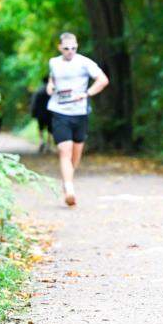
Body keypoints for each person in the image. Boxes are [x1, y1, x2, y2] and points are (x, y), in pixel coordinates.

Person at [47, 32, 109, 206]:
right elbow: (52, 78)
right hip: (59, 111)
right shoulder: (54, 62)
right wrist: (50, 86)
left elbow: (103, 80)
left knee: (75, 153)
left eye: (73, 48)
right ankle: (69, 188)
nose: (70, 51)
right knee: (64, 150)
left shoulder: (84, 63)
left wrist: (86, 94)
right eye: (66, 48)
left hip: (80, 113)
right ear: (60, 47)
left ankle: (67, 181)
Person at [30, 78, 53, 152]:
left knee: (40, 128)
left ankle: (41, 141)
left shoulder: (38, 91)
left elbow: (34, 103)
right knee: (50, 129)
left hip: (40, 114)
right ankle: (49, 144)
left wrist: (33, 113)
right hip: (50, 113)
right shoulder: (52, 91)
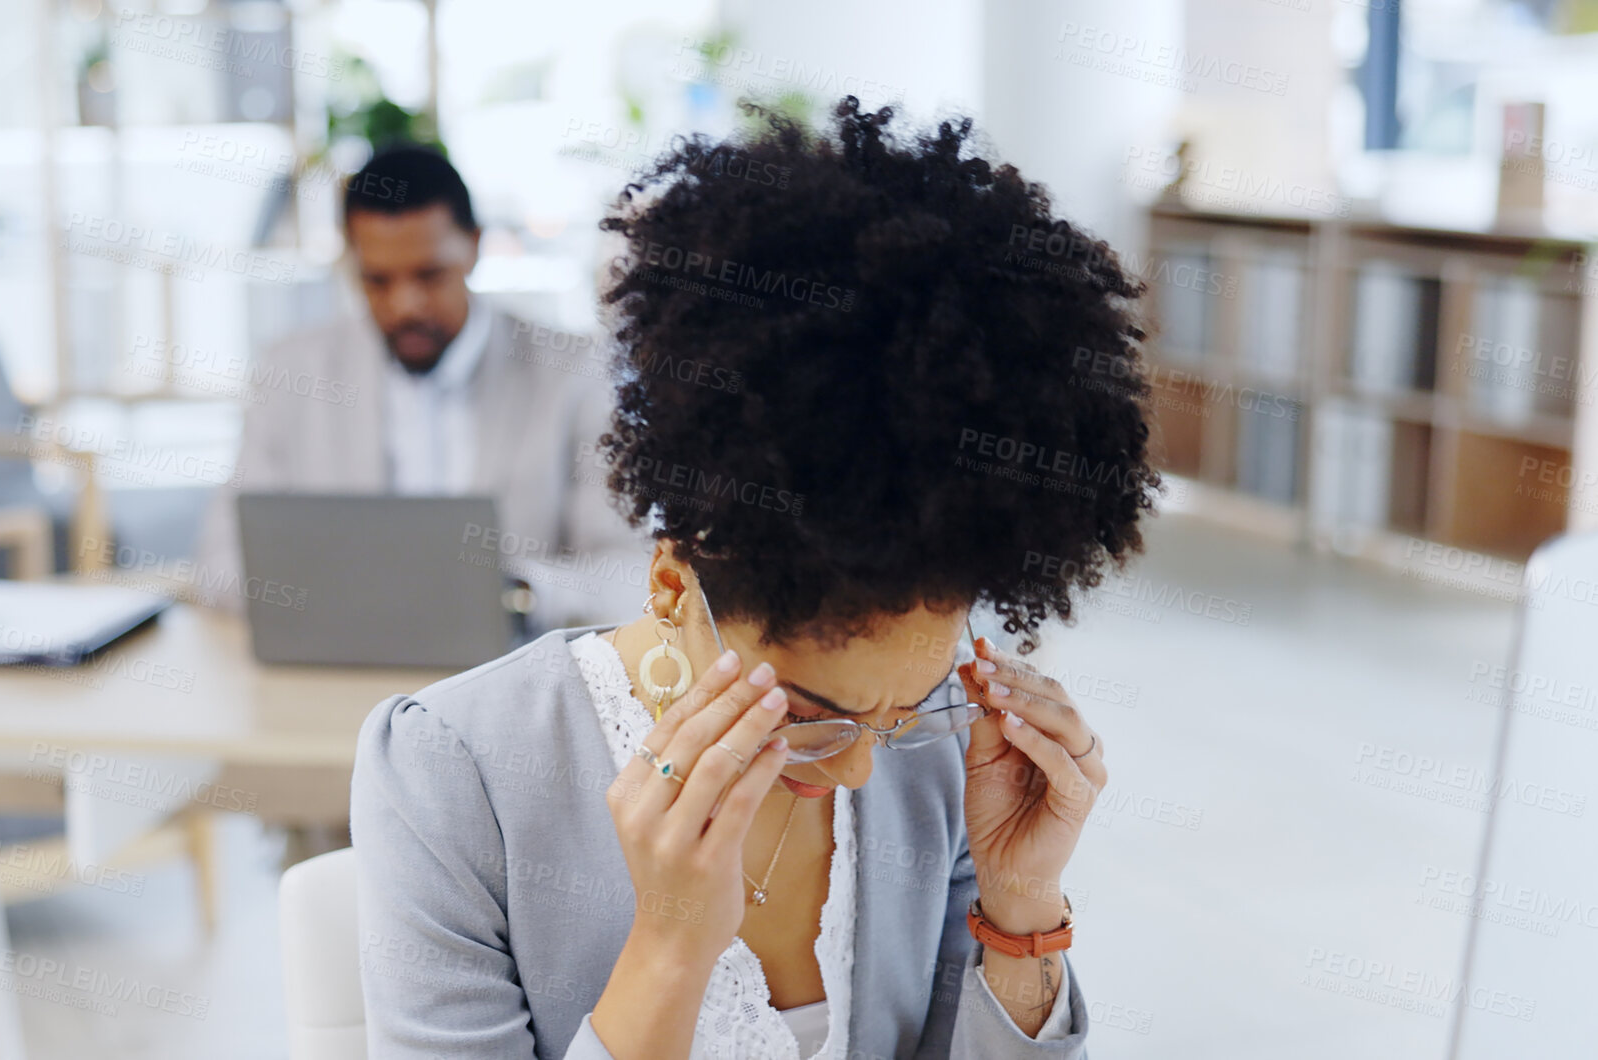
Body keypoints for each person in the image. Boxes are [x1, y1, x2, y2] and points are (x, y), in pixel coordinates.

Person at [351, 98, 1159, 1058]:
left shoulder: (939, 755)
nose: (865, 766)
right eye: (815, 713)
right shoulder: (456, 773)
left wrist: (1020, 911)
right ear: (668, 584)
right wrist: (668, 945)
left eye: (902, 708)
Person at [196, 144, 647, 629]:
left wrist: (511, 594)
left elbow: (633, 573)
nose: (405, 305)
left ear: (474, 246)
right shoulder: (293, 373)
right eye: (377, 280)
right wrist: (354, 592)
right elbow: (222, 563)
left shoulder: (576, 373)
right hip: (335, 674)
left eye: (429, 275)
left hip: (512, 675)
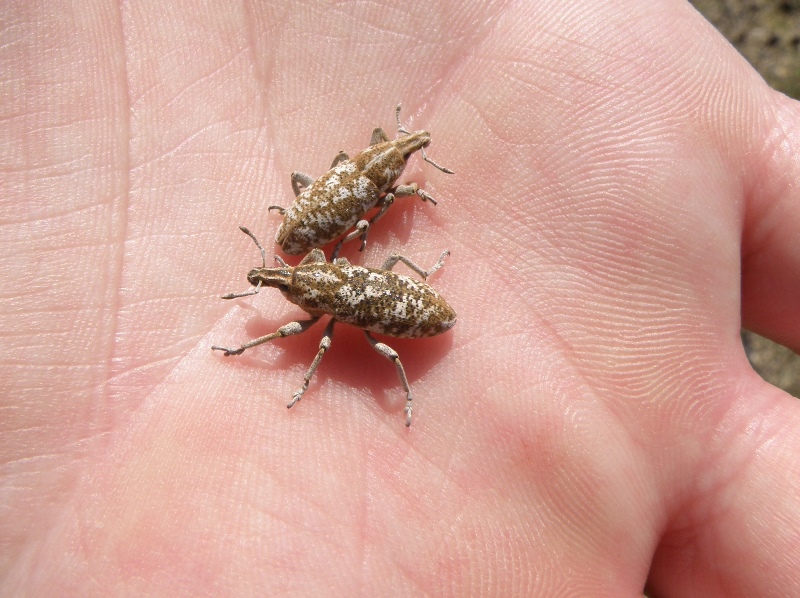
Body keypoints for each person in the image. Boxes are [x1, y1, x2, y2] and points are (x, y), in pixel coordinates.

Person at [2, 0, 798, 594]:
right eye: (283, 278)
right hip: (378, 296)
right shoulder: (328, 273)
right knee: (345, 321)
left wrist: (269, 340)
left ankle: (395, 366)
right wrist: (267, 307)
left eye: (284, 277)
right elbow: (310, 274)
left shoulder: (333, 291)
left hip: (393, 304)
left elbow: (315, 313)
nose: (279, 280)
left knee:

• [Problem requirements]: Could you reproduce, exactly, every line above from the line with "right hip: (59, 111)" to the line with "right shoulder: (52, 91)", and no other line? Both ends count.

• [Answer to this exercise]:
right hip: (59, 111)
right shoulder: (54, 62)
right wrist: (50, 86)
left elbow: (103, 80)
left knee: (75, 153)
left eye: (73, 48)
right ankle: (69, 188)
nose: (70, 51)
right knee: (64, 150)
left shoulder: (84, 63)
left wrist: (86, 94)
right eye: (66, 48)
left hip: (80, 113)
right ear: (60, 47)
left ankle: (67, 181)
Person at [30, 78, 53, 152]:
left knee: (40, 128)
left ankle: (41, 141)
left shoulder: (38, 91)
left elbow: (34, 103)
right knee: (50, 129)
left hip: (40, 114)
right ankle: (49, 144)
left wrist: (33, 113)
right hip: (50, 113)
right shoulder: (52, 91)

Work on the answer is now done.